Is it right so far? Could you give me a hint what we could do in order to answer the other two questions?

 

[jvicens]

Yes, your solution for the first part is correct. For the second part, we can use the fact that $L_n$ is a polynomial to show that it satisfies the differential equation.
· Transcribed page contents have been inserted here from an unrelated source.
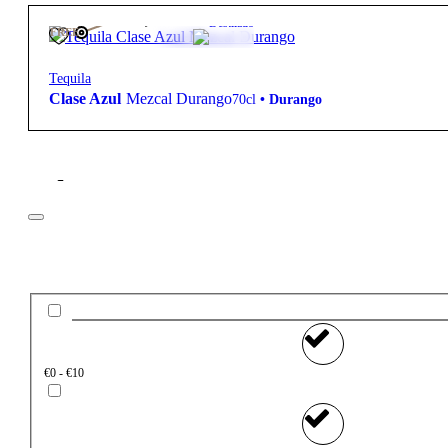
460,00
€
44º
Destilado
FREE
Tequila
Clase Azul
Mezcal Durango
70cl
•
Durango
Filtros
Preço
€0 - €10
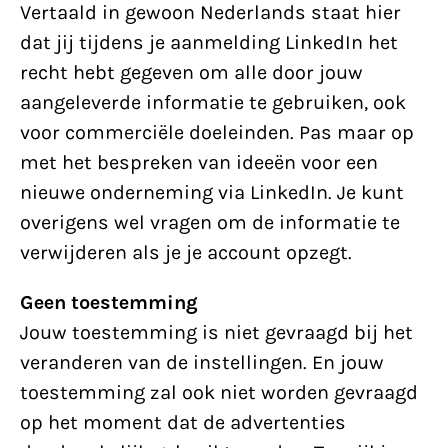
Vertaald in gewoon Nederlands staat hier
dat jij tijdens je aanmelding LinkedIn het
recht hebt gegeven om alle door jouw
aangeleverde informatie te gebruiken, ook
voor commerciële doeleinden. Pas maar op
met het bespreken van ideeën voor een
nieuwe onderneming via LinkedIn. Je kunt
overigens wel vragen om de informatie te
verwijderen als je je account opzegt.
Geen toestemming
Jouw toestemming is niet gevraagd bij het
veranderen van de instellingen. En jouw
toestemming zal ook niet worden gevraagd
op het moment dat de advertenties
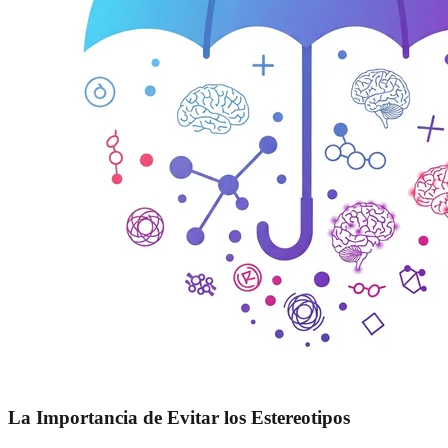
La Importancia de Evitar los Estereotipos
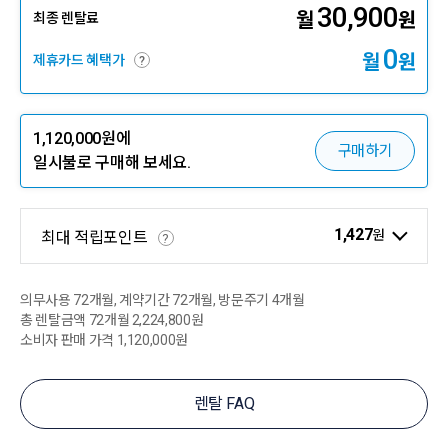
30,900
월
원
최종 렌탈료
0
월
원
제휴카드 혜택가
?
1,120,000
원에
구매하기
일시불로 구매해 보세요.
1,427
원
최대 적립포인트
?
의무사용
72
개월, 계약기간
72
개월, 방문주기
4
개월
총 렌탈금액
72
개월
2,224,800원
소비자 판매 가격
1,120,000원
렌탈 FAQ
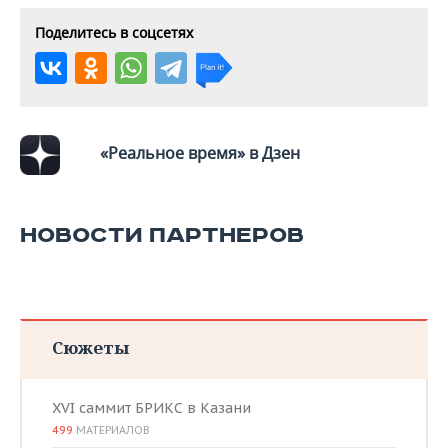
Поделитесь в соцсетях
«Реальное время» в Дзен
НОВОСТИ ПАРТНЕРОВ
Сюжеты
XVI саммит БРИКС в Казани
499
МАТЕРИАЛОВ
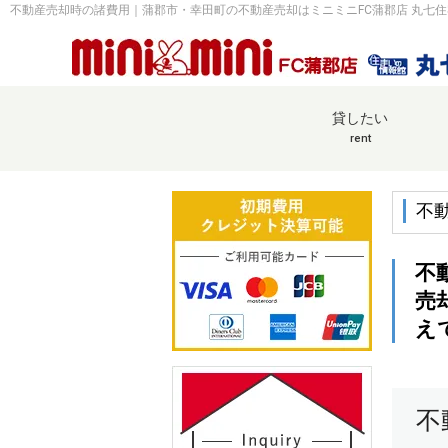
不動産売却時の諸費用｜蒲郡市・幸田町の不動産売却はミニミニFC蒲郡店 丸七
貸したい
rent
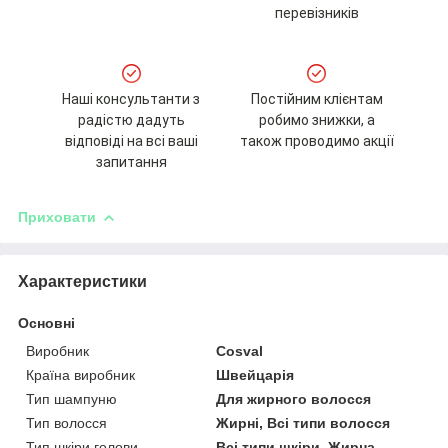
перевізників
Наші консультанти з
Постійним клієнтам
радістю дадуть
робимо знижки, а
відповіді на всі ваші
також проводимо акції
запитання
Приховати
Характеристики
Основні
Виробник
Cosval
Країна виробник
Швейцарія
Тип шампуню
Для жирного волосся
Тип волосся
Жирні, Всі типи волосся
Тип шкіри голови
Всі типи шкіри, Жирна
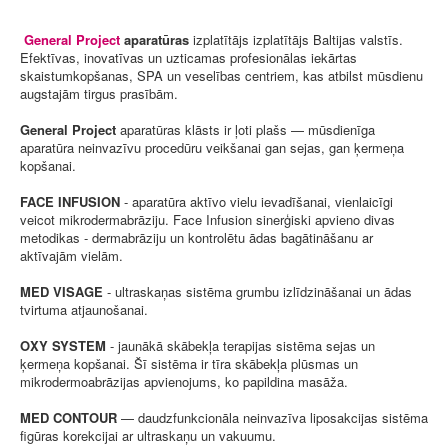
General Project
aparatūras
izplatītājs izplatītājs Baltijas valstīs.
Efektīvas, inovatīvas un uzticamas profesionālas iekārtas
skaistumkopšanas, SPA un veselības centriem, kas atbilst mūsdienu
augstajām tirgus prasībām.
General Project
aparatūras klāsts ir ļoti plašs — mūsdienīga
aparatūra neinvazīvu procedūru veikšanai gan sejas, gan ķermeņa
kopšanai.
FACE INFUSION
- aparatūra aktīvo vielu ievadīšanai, vienlaicīgi
veicot mikrodermabrāziju. Face Infusion sinerģiski apvieno divas
metodikas - dermabrāziju un kontrolētu ādas bagātināšanu ar
aktīvajām vielām.
MED VISAGE
- ultraskaņas sistēma grumbu izlīdzināšanai un ādas
tvirtuma atjaunošanai.
OXY SYSTEM
- jaunākā skābekļa terapijas sistēma sejas un
ķermeņa kopšanai. Šī sistēma ir tīra skābekļa plūsmas un
mikrodermoabrāzijas apvienojums, ko papildina masāža.
MED CONTOUR
— daudzfunkcionāla neinvazīva liposakcijas sistēma
figūras korekcijai ar ultraskaņu un vakuumu.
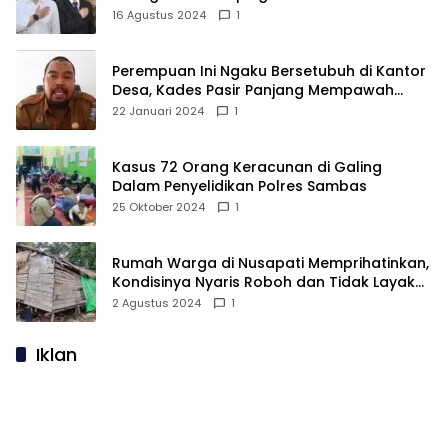
16 Agustus 2024
1
Perempuan Ini Ngaku Bersetubuh di Kantor
Desa, Kades Pasir Panjang Mempawah
Membantah: Silakan Buktikan!
22 Januari 2024
1
Kasus 72 Orang Keracunan di Galing
Dalam Penyelidikan Polres Sambas
25 Oktober 2024
1
Rumah Warga di Nusapati Memprihatinkan,
Kondisinya Nyaris Roboh dan Tidak Layak
Huni
2 Agustus 2024
1
Iklan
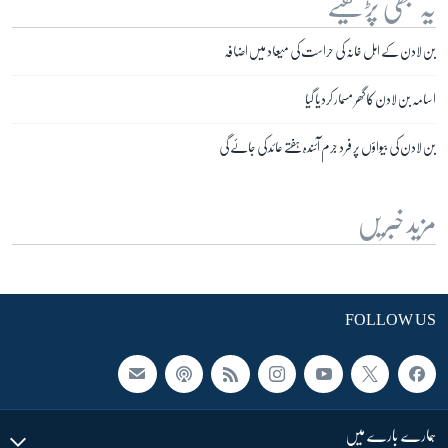
یہ بھی پڑھیے
بن لادن کے اہل خانہ کی حراست کی میعاد میں اضافہ
اسامہ بن لادن کا گھر مسمار کردیا گیا
بن لادن کی بیواؤں پر فرد جرم آئندہ ہفتے عائد کی جائے گی
مزید خبریں
FOLLOW US
ہمارے بارے میں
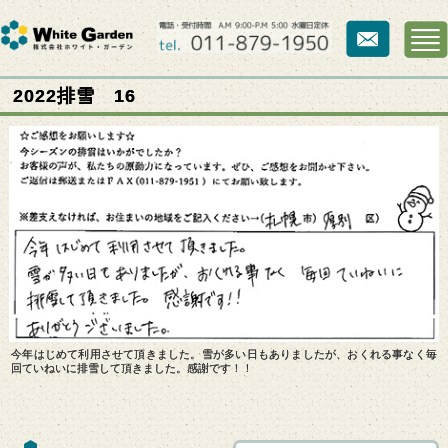
2022排雪 16
今年はじめて利用させて頂きました。雪が多い日もありましたが、おくれる事なく毎
回ていねいに排雪して頂きました。感謝です！！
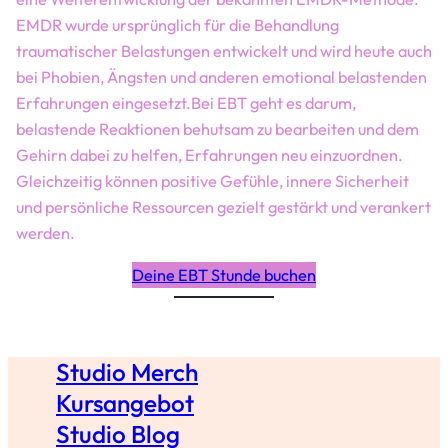
EMDR wurde ursprünglich für die Behandlung
traumatischer Belastungen entwickelt und wird heute auch
bei Phobien, Ängsten und anderen emotional belastenden
Erfahrungen eingesetzt.Bei EBT geht es darum,
belastende Reaktionen behutsam zu bearbeiten und dem
Gehirn dabei zu helfen, Erfahrungen neu einzuordnen.
Gleichzeitig können positive Gefühle, innere Sicherheit
und persönliche Ressourcen gezielt gestärkt und verankert
werden.
Deine EBT Stunde buchen
Studio Merch
Kursangebot
Studio Blog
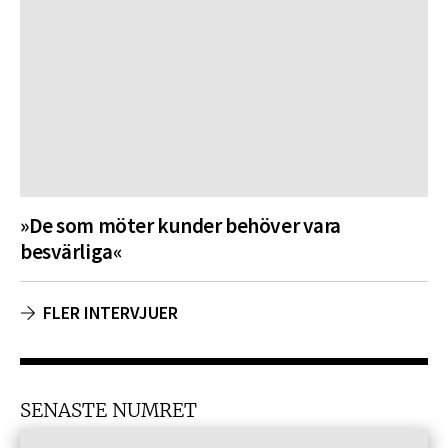
»De som möter kunder behöver vara
besvärliga«
FLER INTERVJUER
SENASTE NUMRET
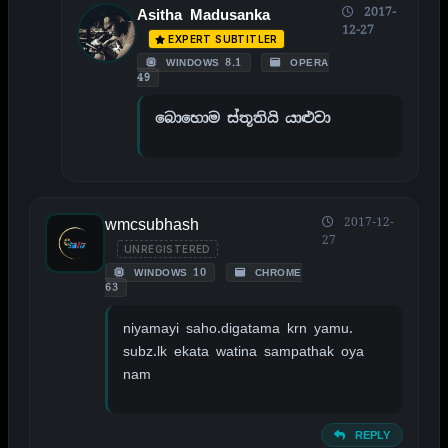
2017-
Asitha Madusanka
12-27
EXPERT SUBTITLER
WINDOWS 8.1
OPERA
49
බොහොම ස්තූතියි යාළුවා
wmcsubhash
2017-12-
27
UNREGISTERED
WINDOWS 10
CHROME
63
niyamayi saho.digatama krn yamu.
subz.lk ekata watina sampathak oya
nam
REPLY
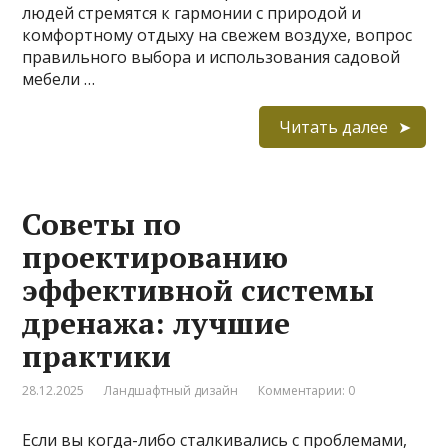
людей стремятся к гармонии с природой и
комфортному отдыху на свежем воздухе, вопрос
правильного выбора и использования садовой
мебели …
Читать далее
Советы по
проектированию
эффективной системы
дренажа: лучшие
практики
28.12.2025
Ландшафтный дизайн
Комментарии: 0
Если вы когда-либо сталкивались с проблемами,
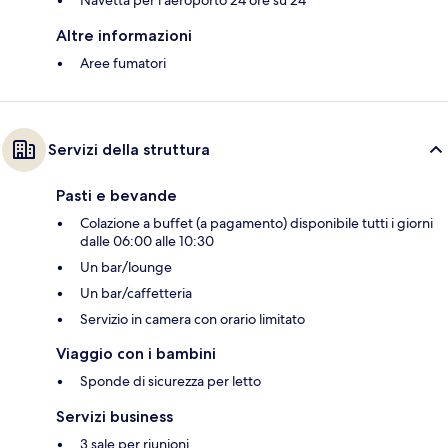
Altre informazioni
Aree fumatori
Servizi della struttura
Pasti e bevande
Colazione a buffet (a pagamento) disponibile tutti i giorni
dalle 06:00 alle 10:30
Un bar/lounge
Un bar/caffetteria
Servizio in camera con orario limitato
Viaggio con i bambini
Sponde di sicurezza per letto
Servizi business
3 sale per riunioni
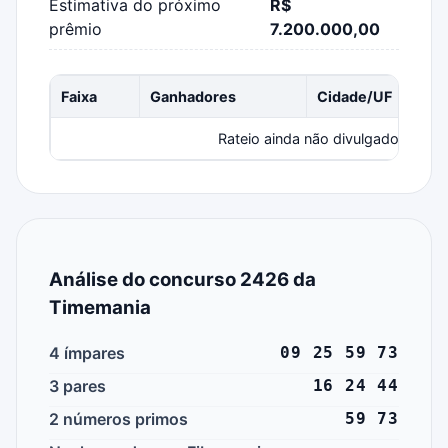
Estimativa do próximo
R$
prêmio
7.200.000,00
Faixa
Ganhadores
Cidade/UF
Rateio ainda não divulgado.
Análise do concurso 2426 da
Timemania
4 ímpares
09 25 59 73
3 pares
16 24 44
2 números primos
59 73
We have:

$$L_n(x) = e^x \frac{d^n}{dx^n}(x^n e^{-x}) = e^x \left(\frac{d^n}{dx^n}x^n \right)e^{-x} + x^n \frac{d^n}{dx^n}(e^{-x})$$

Using the product rule and the fact that $\frac{d}{dx}e^{-x}=-e^{-x}$, we can simplify this to:

$$L_n(x) = e^x \left(n(n-1)(n-2)...(n-n+1)x^{n-1} \right)e^{-x} + (-1)^n x^n e^{-x}$$

Now, we can see that this is equivalent to:

$$L_n(x) = n(n-1)(n-2)...(n-n+1)x^{n-1} + (-1)^n x^n$$

Using the definition of $p(x)$ and $q(x)$ from the first part, we can rewrite this as:

$$L_n(x) = n(n-1)p(x)p(x-1)...p(x-n+1)x^{n-1} + (-1)^n x^n$$

From this, we can see that $L_n(x)$ satisfies the differential equation Laguerre with $a=n$.

For the third part, we can use this result to show that if $a=n$, where $n \in \mathbb{N}$, then there is a polynomial solution of degree $n$. We have already shown that $L_n(x)$ satisfies the differential equation, so we just need to show that it is a polynomial of degree $n$. From the definition of $L_n(x)$, we can see that the highest power of $x$ in $L_n(x)$ is $n$. Therefore, $L_n(x)$ is a polynomial of degree $n$ and satisfies the differential equation.